Другой ассистент, по возрасту намного старше первого и поэтому не любивший «слишком смелые выпады» и «новаторские штучки», не соглашался с Шиловым, но и почти не возражал профессору:

— Боюсь, что поздно. Очень боюсь, но… надо рискнуть.

Галина Степановна, притаившись в самом углу, слушала разговор хирургов. И когда вопрос был решен, ей показалось, что именно этим решением гарантированы жизнь и здоровье врача Сергеева.

Оставшись один, Харитонов снова двинулся в обычный свой путь из угла в угол комнаты. Потом остановился, подумал с минутку, снял трубку, набрал номер и виноватым голосом сказал:

— Не жди меня… Ужинай и ложись… Нет, я надолго… Срочный случай… Да… Спокойной ночи.

С больного уже сняли гипсовую шину. Нога была синеватой и отечной. Профессор нагнулся над темнеющей раной, мягко пощупал коричневое от йода, вздутое бедро и ласково сказал:

— Ну что же, все очень хорошо…

— Прекрасно… — прошептал Костя и горько усмехнулся.

Он вспомнил любимые словечки Соколова, произносимые в самые тяжелые минуты, и успокоительный голос Бушуева…

— Что вы будете делать? — спросил он Харитонова. В груди его что-то стянулось в ком и замерло в ожидании ответа.

— О, самую невинную вещь, самый сущий пустяк. Прошу не беспокоиться.

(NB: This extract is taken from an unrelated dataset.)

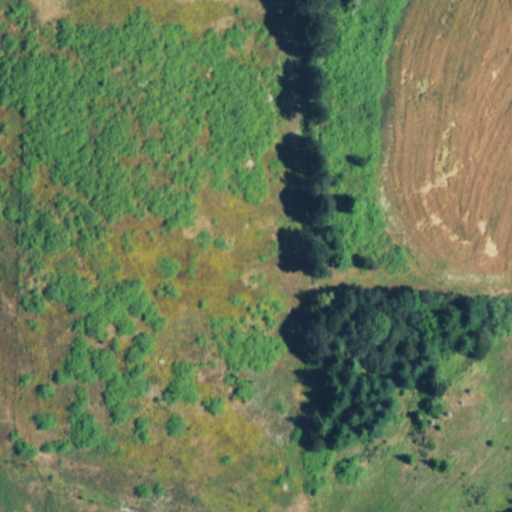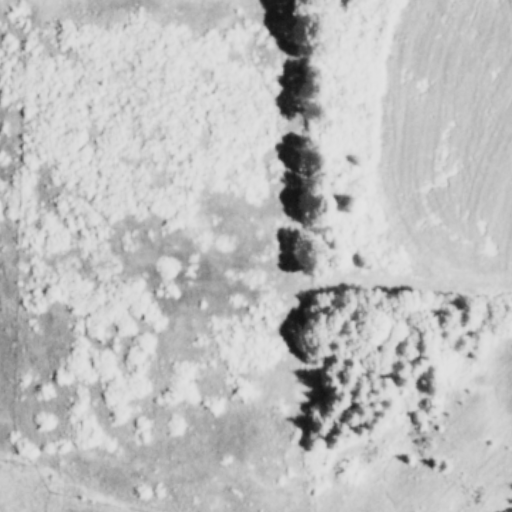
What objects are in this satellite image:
crop: (255, 255)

В просторной операционной было светло, будто белоснежные стены и потолок всей своей широкой площадью пропускали откуда-то извне тончайшие золотистые лучи. Они падали на стол, на открытое тело, на простыни, на руки хирургов. И казалось, вместе со светом они излучают тепло, охватывающее больного и убаюкивающее его. Позади Кости стояла сестра, но потом ее, видимо, заменил кто-то из ассистентов, и Костя почувствовал приторно-сладкий, тяжелый запах эфира и безвольно запротестовал:

— Зачем, зачем?.. Не надо… Лучше местную… Я не боюсь боли…

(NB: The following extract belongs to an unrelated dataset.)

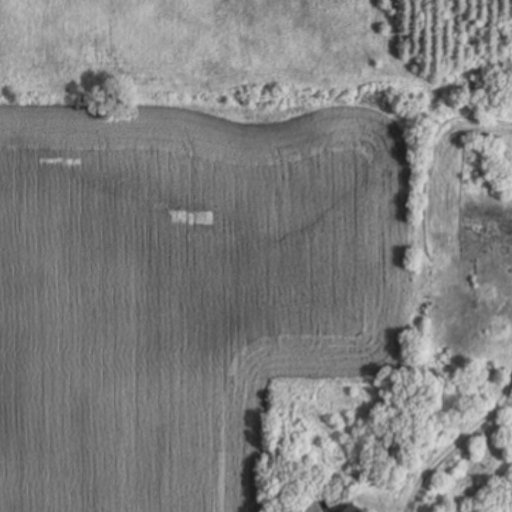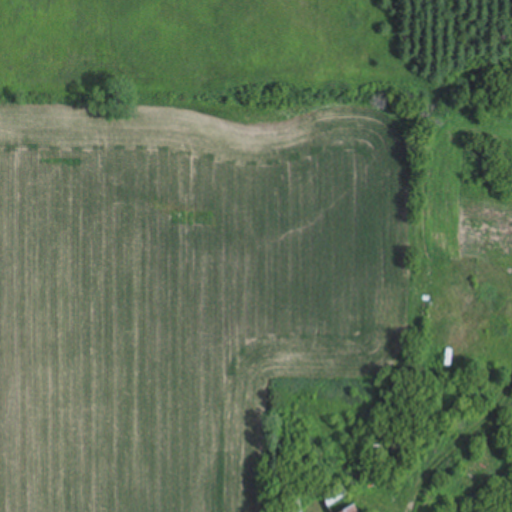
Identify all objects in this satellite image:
building: (339, 499)
building: (291, 504)
building: (458, 509)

Никто не ответил, но почему-то ему показалось, что вместо Харитонова над ним нагнулся Беляев и сказал:

— Сейчас мы с Леной тебя прооперируем.

И, впадая в сладкую дремоту, Костя, радостно улыбаясь, бормотал:

— Как хорошо, Леночка… Как вовремя ты приехала… Какие у тебя чудесные золотые волосы. Папа превосходный хирург… Я только что играл его новую сонату «Лечение огнестрельных ранений конечностей»… Это очень удачная вещь… Вскрыть сустав надо по Кохеру снаружи продольно-дугообразным разрезом… Умоляю, не позволяй им резать по Уайту… Это подло, гнусно!.. — закричал он внезапно и резко рванулся. — Я не мальчишка, я сам музыкант, меня не обманешь! Зачем вы режете нервы и сосуды? Это ампутация! Мне больно! Я хотел играть второй концерт с оркестром Рахманинова — Чайковского, а вы режете меня по Смитс — Петерсону. Это чудовищно! Чудовищно! Но когда не будет ног, останутся руки, останется голова… Я сяду за рояль. Этого-то не отнимете. Ведь я музыкант! Музыкант!.. — выкрикнул он. — Я перейду в лабораторию… Я…

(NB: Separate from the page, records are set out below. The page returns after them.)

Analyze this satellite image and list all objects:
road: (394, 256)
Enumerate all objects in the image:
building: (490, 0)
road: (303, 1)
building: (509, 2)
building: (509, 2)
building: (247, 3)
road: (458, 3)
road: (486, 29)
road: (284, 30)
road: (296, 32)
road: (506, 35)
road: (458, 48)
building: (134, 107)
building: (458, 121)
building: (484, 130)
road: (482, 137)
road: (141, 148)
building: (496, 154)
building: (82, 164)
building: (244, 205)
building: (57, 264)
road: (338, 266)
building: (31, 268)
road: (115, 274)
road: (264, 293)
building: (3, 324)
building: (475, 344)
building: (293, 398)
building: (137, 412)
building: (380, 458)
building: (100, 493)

Потом Костя заснул и уже ничего не чувствовал. И был безразличен к тому, какой разрез делал сейчас профессор Харитонов — передний по Смитс — Петерсону, боковой по Кохеру или задний по Уайту, вскрывают или не вскрывают сумку сустава. Он не слышал, как удалили большой металлический осколок, обернутый в клочок ткани, как вытекал гной, как спокойно говорил профессор: «Сустав цел… Воспаление идет от этих вот трещин… Видите? Вульгарная гнойная инфекция, нагло воображающая себя сепсисом… Головка и впадины целы…» Он не чувствовал, как тщательно выискивал хирург гнойные затеки, как рассекал их, делал добавочные разрезы, выводил дренажи. Он не видел, как щедро засыпает Шилов рану излюбленным им, Костей, стрептоцидом, как заполняет всю полость сустава маслянистыми тампонами. Он не видел всей сложной работы с гипсовой повязкой, которую накладывал сам профессор, и ассистенты, и специальные помощники, вспотевшие от тяжелого физического труда.